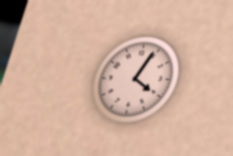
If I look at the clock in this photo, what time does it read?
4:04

****

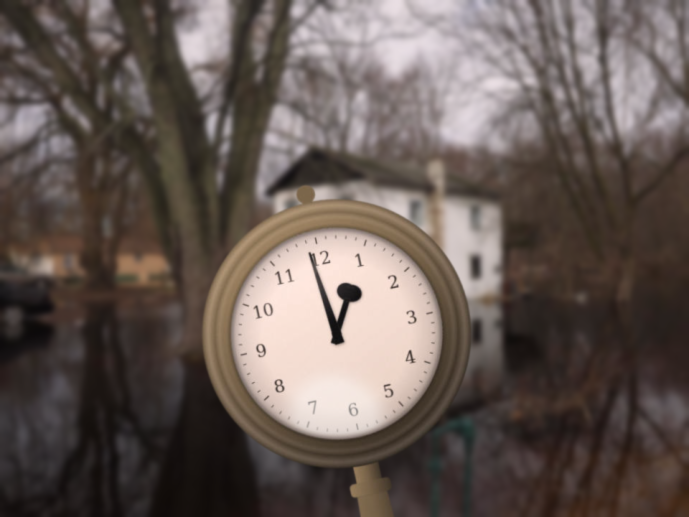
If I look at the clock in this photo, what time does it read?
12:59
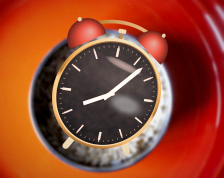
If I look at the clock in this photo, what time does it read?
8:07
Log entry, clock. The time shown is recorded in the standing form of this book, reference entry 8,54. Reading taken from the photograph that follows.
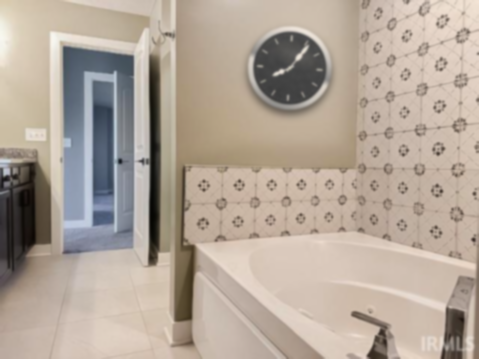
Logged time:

****

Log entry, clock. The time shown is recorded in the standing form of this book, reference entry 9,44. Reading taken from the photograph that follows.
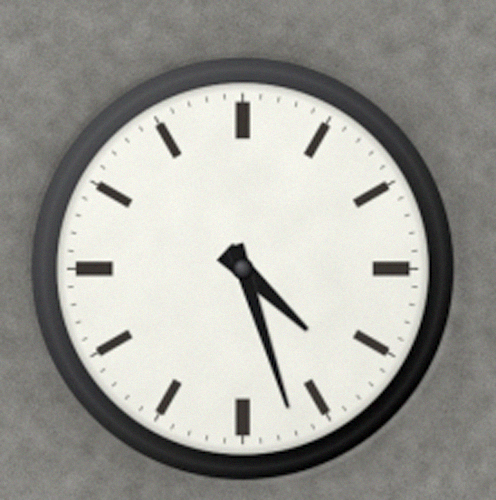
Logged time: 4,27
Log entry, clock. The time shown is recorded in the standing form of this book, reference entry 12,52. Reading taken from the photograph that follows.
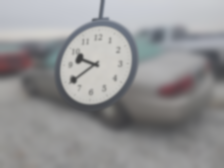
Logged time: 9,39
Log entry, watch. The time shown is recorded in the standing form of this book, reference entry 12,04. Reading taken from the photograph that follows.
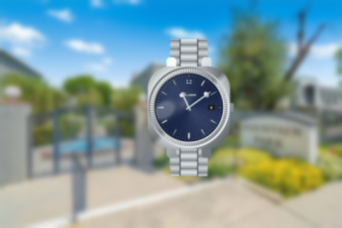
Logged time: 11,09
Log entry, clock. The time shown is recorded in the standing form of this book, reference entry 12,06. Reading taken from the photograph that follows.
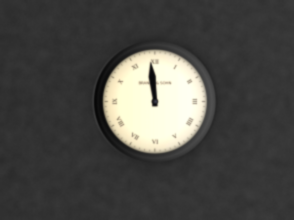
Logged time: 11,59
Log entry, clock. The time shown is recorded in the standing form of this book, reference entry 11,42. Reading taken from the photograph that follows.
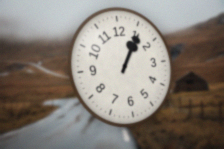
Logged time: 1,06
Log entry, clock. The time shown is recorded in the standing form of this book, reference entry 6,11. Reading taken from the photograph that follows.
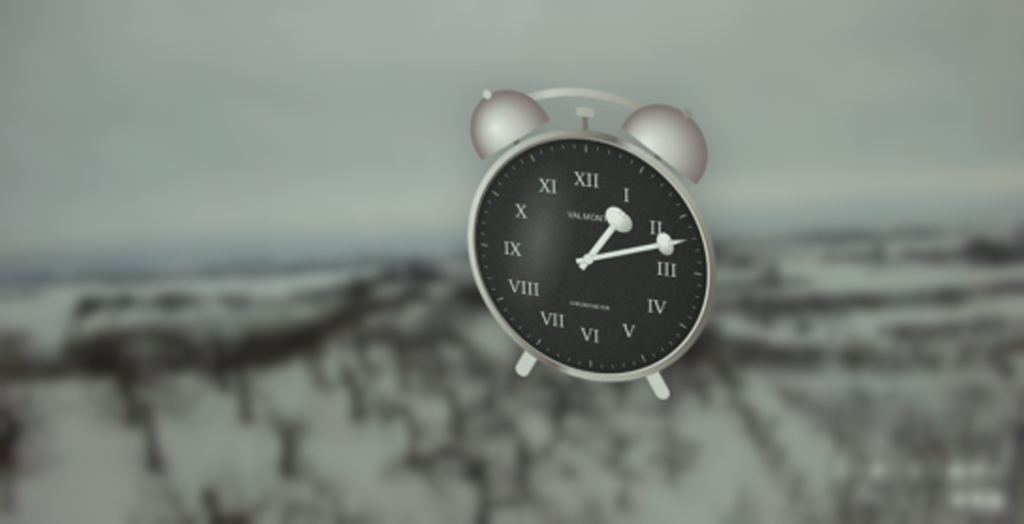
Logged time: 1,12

****

### Problem to solve
Can you render the lines as a numbered list, starting with the line that contains "12,52. Reading taken from the photograph that follows." and going on through the line that contains "Logged time: 1,06", with blank lines and the pictures left out?

### Result below
1. Log entry, clock. The time shown is recorded in the standing form of this book, reference entry 12,52. Reading taken from the photograph that follows.
2. Logged time: 9,39
3. Log entry, watch. The time shown is recorded in the standing form of this book, reference entry 12,04. Reading taken from the photograph that follows.
4. Logged time: 11,09
5. Log entry, clock. The time shown is recorded in the standing form of this book, reference entry 12,06. Reading taken from the photograph that follows.
6. Logged time: 11,59
7. Log entry, clock. The time shown is recorded in the standing form of this book, reference entry 11,42. Reading taken from the photograph that follows.
8. Logged time: 1,06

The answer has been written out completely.